**SUPPLIED PASSAGE:**
========

The median income for a household in the county was $41,582, and the median income for a family was $47,961. Males had a median income of $32,860 versus $24,346 for females. The per capita income for the county was $19,122. About 6.60% of families and 9.30% of the population were below the poverty line, including 11.60% of those under age 18 and 12.60% of those age 65 or over.

==Government==
===Board of Supervisors===
- District 1: Harrison A. Moody (D)
- District 2: Mark E. Moore (I)
- District 3: William D. Chavis (I)
- District 4: Daniel D. Lee (I)
- District 5: Brenda K. Ebron-Bonner (D)

===Constitutional officers===
- Clerk of the Circuit Court: John Barrett Chappell Jr. (D)
- Commissioner of the Revenue: Lori K. Stevens (R)
- Commonwealth's Attorney: Amanda Nicole Mann (I)
- Sheriff: D.T. "Duck" Adams (D)
- Treasurer: Jennifer Caraway Perkins (D)

========

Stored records
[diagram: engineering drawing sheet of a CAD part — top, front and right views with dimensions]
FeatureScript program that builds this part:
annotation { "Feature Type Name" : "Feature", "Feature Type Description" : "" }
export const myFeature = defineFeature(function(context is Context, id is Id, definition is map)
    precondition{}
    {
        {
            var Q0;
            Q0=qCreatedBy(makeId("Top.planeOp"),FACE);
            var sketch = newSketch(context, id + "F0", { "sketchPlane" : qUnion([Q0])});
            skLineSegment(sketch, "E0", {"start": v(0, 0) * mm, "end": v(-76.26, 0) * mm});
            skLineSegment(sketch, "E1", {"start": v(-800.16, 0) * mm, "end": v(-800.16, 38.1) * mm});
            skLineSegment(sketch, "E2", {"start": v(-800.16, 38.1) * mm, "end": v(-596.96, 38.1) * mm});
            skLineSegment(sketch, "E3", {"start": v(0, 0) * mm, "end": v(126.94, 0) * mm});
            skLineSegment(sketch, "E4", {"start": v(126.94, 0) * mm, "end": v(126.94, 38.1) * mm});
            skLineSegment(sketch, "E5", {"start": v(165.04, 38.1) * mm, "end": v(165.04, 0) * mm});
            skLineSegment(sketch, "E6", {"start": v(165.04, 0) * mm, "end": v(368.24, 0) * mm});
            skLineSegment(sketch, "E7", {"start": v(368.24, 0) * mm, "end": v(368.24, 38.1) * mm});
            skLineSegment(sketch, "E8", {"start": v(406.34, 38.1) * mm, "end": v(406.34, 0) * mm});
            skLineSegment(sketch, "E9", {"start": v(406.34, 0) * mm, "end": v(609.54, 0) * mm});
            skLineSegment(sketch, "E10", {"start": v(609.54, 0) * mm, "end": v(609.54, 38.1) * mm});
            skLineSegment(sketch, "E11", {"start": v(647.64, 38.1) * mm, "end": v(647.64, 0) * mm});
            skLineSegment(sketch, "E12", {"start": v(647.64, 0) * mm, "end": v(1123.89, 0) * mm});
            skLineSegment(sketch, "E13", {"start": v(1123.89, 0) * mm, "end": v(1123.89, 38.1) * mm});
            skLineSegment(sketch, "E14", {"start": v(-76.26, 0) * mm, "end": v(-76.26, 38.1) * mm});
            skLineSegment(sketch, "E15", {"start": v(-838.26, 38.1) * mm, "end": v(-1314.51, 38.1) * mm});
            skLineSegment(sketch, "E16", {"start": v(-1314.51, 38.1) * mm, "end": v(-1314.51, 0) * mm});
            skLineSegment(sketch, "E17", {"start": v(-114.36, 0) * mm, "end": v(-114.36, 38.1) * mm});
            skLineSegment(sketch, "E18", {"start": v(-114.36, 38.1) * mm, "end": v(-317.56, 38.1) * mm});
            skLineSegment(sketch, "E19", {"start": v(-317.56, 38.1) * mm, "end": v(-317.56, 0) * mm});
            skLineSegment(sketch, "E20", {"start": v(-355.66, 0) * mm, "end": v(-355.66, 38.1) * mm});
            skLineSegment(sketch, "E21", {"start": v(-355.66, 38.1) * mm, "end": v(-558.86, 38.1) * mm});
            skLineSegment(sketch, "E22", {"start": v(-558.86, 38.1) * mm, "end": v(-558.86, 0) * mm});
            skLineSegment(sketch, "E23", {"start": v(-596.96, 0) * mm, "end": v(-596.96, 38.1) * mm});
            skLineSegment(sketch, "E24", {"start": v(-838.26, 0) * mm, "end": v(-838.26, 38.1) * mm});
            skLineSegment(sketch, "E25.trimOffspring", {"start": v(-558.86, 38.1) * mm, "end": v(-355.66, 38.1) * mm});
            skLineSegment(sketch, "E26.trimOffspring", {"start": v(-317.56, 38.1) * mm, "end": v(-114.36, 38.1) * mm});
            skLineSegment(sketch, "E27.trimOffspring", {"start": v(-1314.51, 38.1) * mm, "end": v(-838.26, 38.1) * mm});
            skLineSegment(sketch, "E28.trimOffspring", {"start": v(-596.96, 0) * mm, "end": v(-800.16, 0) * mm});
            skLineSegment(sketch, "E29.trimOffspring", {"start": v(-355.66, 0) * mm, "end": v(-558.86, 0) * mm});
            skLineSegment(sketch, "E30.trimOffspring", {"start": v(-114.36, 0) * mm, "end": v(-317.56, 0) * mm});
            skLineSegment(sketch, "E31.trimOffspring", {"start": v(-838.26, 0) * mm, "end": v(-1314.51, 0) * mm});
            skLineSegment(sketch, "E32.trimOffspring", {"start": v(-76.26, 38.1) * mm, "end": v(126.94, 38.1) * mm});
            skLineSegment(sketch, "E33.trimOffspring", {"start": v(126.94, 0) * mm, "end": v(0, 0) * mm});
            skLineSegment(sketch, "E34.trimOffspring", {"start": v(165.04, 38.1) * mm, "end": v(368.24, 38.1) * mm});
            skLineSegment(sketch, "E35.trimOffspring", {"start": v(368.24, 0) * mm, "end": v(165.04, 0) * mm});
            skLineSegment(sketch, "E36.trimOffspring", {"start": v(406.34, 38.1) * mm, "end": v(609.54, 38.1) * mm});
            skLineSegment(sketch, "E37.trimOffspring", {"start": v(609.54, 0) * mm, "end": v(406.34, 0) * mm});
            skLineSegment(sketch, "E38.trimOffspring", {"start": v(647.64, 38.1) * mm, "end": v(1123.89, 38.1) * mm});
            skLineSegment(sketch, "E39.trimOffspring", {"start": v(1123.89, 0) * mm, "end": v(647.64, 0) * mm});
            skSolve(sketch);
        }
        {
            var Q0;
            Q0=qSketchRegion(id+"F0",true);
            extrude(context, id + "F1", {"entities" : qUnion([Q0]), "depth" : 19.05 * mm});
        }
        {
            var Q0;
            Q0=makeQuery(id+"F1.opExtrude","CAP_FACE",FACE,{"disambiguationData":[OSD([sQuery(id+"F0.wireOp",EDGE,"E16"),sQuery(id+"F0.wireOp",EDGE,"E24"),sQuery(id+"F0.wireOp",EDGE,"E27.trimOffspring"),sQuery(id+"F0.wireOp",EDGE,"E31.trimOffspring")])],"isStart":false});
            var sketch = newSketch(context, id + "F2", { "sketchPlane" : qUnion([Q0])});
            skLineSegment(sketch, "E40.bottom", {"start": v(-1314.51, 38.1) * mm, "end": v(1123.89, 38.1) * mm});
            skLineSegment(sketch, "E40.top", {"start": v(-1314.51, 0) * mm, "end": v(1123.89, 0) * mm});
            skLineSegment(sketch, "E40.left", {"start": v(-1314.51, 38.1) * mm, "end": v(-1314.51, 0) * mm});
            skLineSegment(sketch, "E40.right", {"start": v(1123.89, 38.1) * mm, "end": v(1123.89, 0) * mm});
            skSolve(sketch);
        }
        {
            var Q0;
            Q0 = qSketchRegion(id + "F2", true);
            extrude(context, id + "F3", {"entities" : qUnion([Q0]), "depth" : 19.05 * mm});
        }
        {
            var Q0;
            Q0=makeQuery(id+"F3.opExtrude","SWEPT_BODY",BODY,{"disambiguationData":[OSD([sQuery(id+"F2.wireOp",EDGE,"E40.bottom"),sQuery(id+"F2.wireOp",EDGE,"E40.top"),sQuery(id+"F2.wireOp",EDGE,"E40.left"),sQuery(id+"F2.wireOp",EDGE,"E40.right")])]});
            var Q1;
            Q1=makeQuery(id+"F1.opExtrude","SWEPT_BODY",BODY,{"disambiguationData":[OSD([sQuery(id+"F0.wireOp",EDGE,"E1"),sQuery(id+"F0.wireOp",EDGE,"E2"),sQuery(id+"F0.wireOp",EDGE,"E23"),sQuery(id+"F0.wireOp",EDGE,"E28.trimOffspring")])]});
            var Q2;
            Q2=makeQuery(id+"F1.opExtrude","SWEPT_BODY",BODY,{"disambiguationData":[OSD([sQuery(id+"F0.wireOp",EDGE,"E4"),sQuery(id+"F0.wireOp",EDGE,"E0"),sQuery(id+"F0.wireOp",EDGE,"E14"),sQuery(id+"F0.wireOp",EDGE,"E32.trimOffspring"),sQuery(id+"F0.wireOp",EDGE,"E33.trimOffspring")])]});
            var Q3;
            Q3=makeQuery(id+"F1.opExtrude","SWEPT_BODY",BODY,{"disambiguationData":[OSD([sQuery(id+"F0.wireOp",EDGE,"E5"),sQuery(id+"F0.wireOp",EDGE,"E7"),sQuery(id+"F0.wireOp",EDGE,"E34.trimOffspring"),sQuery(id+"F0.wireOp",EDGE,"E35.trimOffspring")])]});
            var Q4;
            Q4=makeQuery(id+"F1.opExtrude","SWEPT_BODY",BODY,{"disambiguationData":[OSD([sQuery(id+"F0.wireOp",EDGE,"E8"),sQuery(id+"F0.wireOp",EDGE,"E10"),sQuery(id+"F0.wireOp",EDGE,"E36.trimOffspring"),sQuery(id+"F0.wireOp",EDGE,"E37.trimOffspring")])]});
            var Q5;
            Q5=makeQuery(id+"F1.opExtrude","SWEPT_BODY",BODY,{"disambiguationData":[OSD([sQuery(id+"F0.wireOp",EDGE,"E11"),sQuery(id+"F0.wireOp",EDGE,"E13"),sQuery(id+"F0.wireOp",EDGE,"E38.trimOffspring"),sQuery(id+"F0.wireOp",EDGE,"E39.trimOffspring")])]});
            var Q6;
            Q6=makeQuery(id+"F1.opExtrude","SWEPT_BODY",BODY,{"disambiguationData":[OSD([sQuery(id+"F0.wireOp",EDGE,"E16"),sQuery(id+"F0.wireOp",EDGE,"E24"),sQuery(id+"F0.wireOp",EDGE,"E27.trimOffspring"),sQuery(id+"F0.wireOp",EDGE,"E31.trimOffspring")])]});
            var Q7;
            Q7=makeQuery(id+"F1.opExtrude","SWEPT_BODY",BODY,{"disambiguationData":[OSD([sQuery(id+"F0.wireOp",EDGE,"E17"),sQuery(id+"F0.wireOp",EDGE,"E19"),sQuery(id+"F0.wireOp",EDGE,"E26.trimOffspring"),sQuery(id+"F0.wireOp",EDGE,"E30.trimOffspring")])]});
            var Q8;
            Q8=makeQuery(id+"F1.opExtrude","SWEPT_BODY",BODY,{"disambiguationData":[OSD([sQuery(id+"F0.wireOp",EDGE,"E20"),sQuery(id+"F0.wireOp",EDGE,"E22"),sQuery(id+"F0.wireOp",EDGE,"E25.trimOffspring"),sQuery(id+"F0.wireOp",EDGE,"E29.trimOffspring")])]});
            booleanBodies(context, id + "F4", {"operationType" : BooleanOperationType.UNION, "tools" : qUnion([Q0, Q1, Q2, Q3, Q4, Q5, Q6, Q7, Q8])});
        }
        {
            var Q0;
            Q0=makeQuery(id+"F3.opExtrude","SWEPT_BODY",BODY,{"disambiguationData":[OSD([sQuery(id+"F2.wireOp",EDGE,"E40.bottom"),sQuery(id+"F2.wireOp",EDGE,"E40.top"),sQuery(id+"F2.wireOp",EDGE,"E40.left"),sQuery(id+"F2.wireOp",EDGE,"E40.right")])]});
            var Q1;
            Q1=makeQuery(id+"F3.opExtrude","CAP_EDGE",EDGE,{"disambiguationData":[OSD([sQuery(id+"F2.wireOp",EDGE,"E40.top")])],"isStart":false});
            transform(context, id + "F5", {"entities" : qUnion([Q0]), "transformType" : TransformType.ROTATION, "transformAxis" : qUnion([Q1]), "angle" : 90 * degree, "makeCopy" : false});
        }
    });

========

**TASK SET:**
1 - In the county passage, what was the per capita income for the county?
2 - Duplicate the county passage word for word, starting at "- District 2: Mark" and ending at "Nicole Mann (I)".

**TASK SOLUTIONS:**
1 - $19,122

2 -
- District 2: Mark E. Moore (I)
- District 3: William D. Chavis (I)
- District 4: Daniel D. Lee (I)
- District 5: Brenda K. Ebron-Bonner (D)

===Constitutional officers===
- Clerk of the Circuit Court: John Barrett Chappell Jr. (D)
- Commissioner of the Revenue: Lori K. Stevens (R)
- Commonwealth's Attorney: Amanda Nicole Mann (I)